I shut down the computer and I would not turn it on again until Monday morning. We went to a birthday dinner party in the evening then watched Rush Hour 3. Still, all of that was not enough to calm me down. The moment we got home, I kicked off my shoes (not literally, they’re too expensive for that kind of treatment), I made myself a cup of coffee, curled on the couch and started reading Harry Potter and the Deathly Hallows.
It wasn’t exactly planned. We were at TriNoma for the birthday dinner and, while waiting for the food, I stepped out of California Pizza Kitchen for a smoke and to take photos.
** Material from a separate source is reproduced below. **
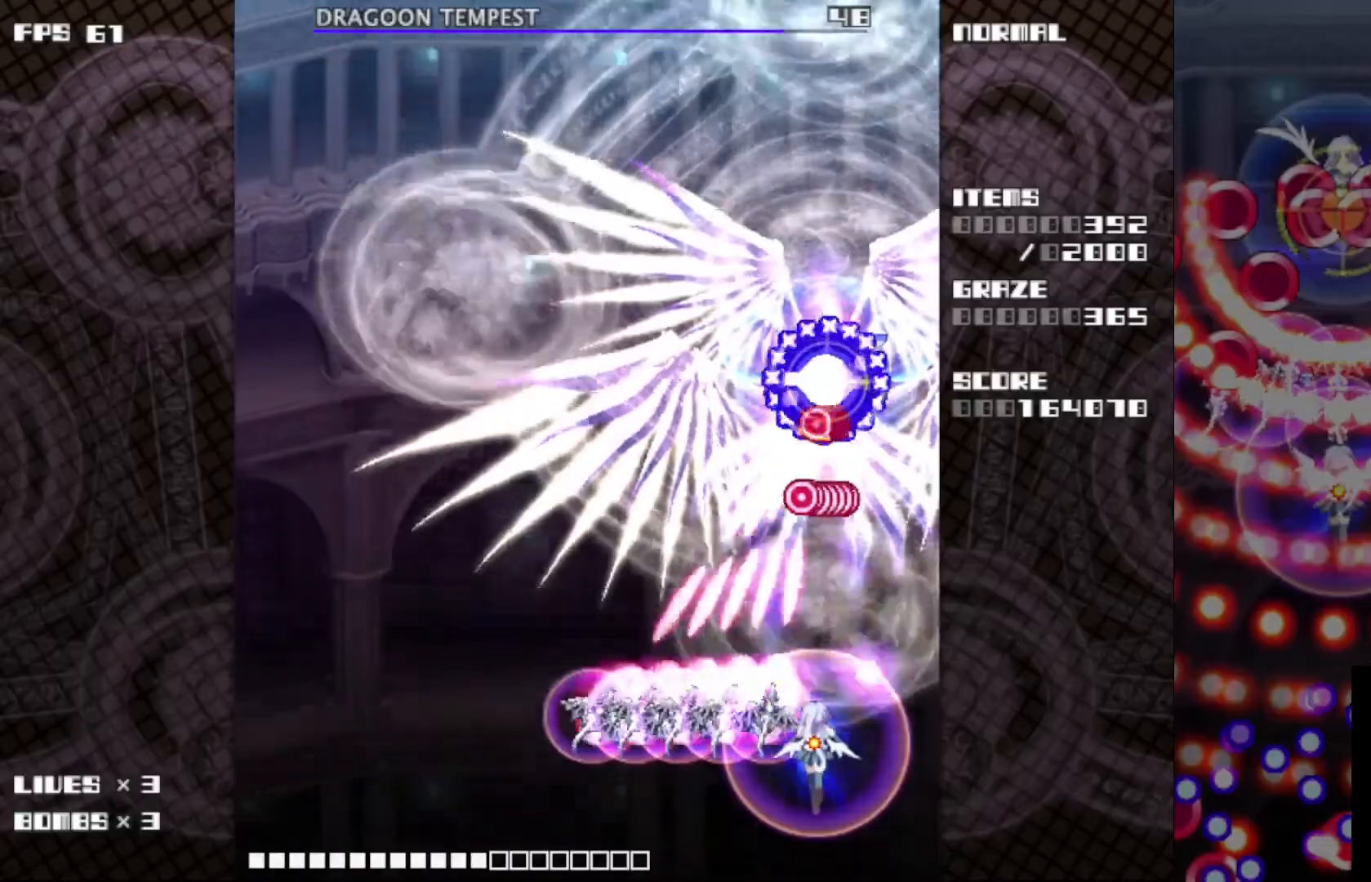
{"keys": ["c", "z"], "events": [[83, "left", "up"], [183, "left", "down"], [283, "left", "up"], [367, "left", "down"], [467, "left", "up"]]}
Right beside CPK was Power Books and there was this big sale. I’ve been to a lot of branches looking for a copy of Deathly Hallows, so I knew it was out of stock and I wasn’t really expecting to find a copy there. But I did. And the price was less 20% too.
No spoilers ahead.
Well, save to say that it was a fitting conclusion to the Harry Potter saga. No, it was not disappointing. No, it was not predictable. The twists and turns went on and on right until the final chapter and on to the epilogue. The pace was good, the battle scene was awesome, but it was the characterization that was best.
Albus Dumbledore (warning: spoilers in the Wikipedia link), the Hogwarts headmaster who died in the sixth book, Harry Potter and the Half-Blood Prince, has always been illustrated as nothing short of a hero. He was an exceptional wizard with an even more exceptional insight into human nature. He was protective, he was a just school administrator and, well… he just seemed perfect.
With Deathly Hallows came the humanization of Dumbledore. It sounds ironic, I know, because he died in Book Six, but that was how it was. In all the previous stories, nothing much had been said about Dumbledore before he became headmaster of Hogwarts. In Deathly Hallows, his life story was told. And, my, it was some story.
But, perhaps, the biggest surprise was the unraveling of Severus Snape. If there ever was a lesson about not judging a book by its cover, nor a person by his appearance and demeanor, this was it.
As to who died and who lived, well, that’s something to write about some months from now when most Harry Potter fans have had a chance to read Deathly Hallows.